On Mon, Oct 1, 2012 at 12:37 PM, David Halliday <[email protected]> wrote:
>
> Hello,
>
> I have several class names that start with digits (e.g. .100, .200, .300
> etc). Firefox is not recognising them.  Is there a solution/hack to get
> round it?
> On w3.org, it says this:-
>  In CSS1, a class name could start with a digit (".55ft"), unless it was a
> dimension (".55in").   In CSS2, such classes are parsed as unknown
> dimensions (to allow for future additions of new units).   To make ".55ft"
> a valid class, CSS2 requires the first digit to be escaped (".\35 5ft") .

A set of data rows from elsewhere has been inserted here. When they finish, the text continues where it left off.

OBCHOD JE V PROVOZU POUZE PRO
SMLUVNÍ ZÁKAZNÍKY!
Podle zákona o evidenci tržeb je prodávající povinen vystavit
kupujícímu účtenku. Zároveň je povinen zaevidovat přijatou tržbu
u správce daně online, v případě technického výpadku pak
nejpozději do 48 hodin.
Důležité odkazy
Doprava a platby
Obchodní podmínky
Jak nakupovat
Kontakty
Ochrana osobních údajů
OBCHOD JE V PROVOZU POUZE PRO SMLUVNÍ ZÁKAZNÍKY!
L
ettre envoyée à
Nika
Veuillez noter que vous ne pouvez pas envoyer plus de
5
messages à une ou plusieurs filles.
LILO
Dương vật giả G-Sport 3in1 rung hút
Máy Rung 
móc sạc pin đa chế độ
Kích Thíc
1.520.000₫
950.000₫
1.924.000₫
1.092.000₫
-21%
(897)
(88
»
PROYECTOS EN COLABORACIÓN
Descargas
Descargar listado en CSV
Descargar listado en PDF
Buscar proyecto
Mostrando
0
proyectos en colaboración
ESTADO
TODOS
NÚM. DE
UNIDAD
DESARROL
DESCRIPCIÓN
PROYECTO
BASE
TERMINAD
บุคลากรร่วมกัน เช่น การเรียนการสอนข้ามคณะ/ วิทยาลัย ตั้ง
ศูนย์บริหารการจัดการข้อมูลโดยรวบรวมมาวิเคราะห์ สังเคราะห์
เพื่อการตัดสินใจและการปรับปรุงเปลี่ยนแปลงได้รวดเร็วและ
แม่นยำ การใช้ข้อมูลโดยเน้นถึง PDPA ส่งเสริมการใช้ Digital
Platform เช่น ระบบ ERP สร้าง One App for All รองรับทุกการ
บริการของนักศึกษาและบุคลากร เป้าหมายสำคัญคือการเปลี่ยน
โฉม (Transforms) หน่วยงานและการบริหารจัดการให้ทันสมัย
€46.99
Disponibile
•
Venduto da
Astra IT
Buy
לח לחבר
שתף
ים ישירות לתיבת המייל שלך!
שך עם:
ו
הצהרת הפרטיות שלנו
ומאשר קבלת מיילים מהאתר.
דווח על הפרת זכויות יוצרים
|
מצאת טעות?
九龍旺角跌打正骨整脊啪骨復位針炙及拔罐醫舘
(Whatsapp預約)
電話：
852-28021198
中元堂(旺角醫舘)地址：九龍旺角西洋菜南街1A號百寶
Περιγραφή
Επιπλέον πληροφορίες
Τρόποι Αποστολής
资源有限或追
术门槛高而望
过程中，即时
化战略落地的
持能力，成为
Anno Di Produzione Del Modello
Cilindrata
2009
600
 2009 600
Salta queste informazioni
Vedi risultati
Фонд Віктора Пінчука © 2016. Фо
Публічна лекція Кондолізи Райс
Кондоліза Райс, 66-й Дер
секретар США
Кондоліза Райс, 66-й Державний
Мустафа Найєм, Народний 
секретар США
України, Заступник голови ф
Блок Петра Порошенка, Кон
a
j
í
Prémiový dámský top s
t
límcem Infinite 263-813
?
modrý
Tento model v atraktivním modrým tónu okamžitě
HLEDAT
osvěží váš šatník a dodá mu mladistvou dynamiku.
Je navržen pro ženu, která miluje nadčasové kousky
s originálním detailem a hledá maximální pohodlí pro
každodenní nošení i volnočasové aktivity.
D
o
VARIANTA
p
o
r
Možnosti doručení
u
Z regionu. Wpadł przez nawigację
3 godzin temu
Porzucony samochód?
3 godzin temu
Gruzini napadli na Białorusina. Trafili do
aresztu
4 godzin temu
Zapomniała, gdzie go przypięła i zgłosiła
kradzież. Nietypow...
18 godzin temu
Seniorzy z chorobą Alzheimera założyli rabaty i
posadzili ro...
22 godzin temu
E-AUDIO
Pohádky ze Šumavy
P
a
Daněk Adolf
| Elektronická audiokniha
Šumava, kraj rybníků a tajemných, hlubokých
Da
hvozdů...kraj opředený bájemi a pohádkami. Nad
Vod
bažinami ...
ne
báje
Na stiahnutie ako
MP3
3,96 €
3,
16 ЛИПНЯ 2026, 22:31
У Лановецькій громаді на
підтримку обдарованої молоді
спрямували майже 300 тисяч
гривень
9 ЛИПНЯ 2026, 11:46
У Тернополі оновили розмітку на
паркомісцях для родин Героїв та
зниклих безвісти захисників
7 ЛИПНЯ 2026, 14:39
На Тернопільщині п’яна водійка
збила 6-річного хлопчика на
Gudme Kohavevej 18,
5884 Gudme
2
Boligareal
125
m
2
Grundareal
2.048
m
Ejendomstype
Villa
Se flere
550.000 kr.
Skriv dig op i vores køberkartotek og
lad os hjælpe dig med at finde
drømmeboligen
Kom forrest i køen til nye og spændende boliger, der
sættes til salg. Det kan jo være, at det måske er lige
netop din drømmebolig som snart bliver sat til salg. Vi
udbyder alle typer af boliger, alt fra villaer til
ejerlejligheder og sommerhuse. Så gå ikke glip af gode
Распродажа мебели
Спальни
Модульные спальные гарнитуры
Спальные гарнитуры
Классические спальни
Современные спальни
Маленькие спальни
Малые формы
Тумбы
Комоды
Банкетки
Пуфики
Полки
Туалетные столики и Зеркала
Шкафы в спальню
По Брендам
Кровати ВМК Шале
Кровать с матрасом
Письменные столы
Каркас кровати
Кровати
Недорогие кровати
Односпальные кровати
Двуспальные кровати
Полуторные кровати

> http://www.w3.org/TR/CSS21/grammar.html
>
> I have tried to esacape the class name in the css file like so:-
>  .\100 { ... }
> but it soes not seem to work.
>
>
 Per: http://www.w3.org/TR/CSS21/syndata.html#characters

"In CSS, identifiers (including element names, classes, and IDs in
selectors) can contain only the characters [a-zA-Z0-9] and ISO 10646
characters U+00A0 and higher, plus the hyphen (-) and the underscore
(_); they cannot start with a digit, two hyphens, or a hyphen followed
by a digit. Identifiers can also contain escaped characters and any
ISO 10646 character as a numeric code (see next item). For instance,
the identifier "B&W?" may be written as "B\&W\?" or "B\26 W\3F"."